» **Supplied records**:

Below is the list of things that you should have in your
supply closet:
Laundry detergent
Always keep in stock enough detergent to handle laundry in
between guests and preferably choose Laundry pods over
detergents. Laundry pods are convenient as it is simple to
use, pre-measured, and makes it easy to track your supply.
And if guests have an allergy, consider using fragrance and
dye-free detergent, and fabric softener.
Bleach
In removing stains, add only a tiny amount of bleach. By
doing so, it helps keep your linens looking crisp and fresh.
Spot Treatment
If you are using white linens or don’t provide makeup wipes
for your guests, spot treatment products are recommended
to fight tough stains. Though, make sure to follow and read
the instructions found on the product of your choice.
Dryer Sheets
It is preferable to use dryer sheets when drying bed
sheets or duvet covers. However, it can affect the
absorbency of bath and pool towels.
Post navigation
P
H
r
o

» **What to do**:
Give back the data above, repeating every record exactly.

» **Solution to this task**:
Below is the list of things that you should have in your
supply closet:
Laundry detergent
Always keep in stock enough detergent to handle laundry in
between guests and preferably choose Laundry pods over
detergents. Laundry pods are convenient as it is simple to
use, pre-measured, and makes it easy to track your supply.
And if guests have an allergy, consider using fragrance and
dye-free detergent, and fabric softener.
Bleach
In removing stains, add only a tiny amount of bleach. By
doing so, it helps keep your linens looking crisp and fresh.
Spot Treatment
If you are using white linens or don’t provide makeup wipes
for your guests, spot treatment products are recommended
to fight tough stains. Though, make sure to follow and read
the instructions found on the product of your choice.
Dryer Sheets
It is preferable to use dryer sheets when drying bed
sheets or duvet covers. However, it can affect the
absorbency of bath and pool towels.
Post navigation
P
H
r
o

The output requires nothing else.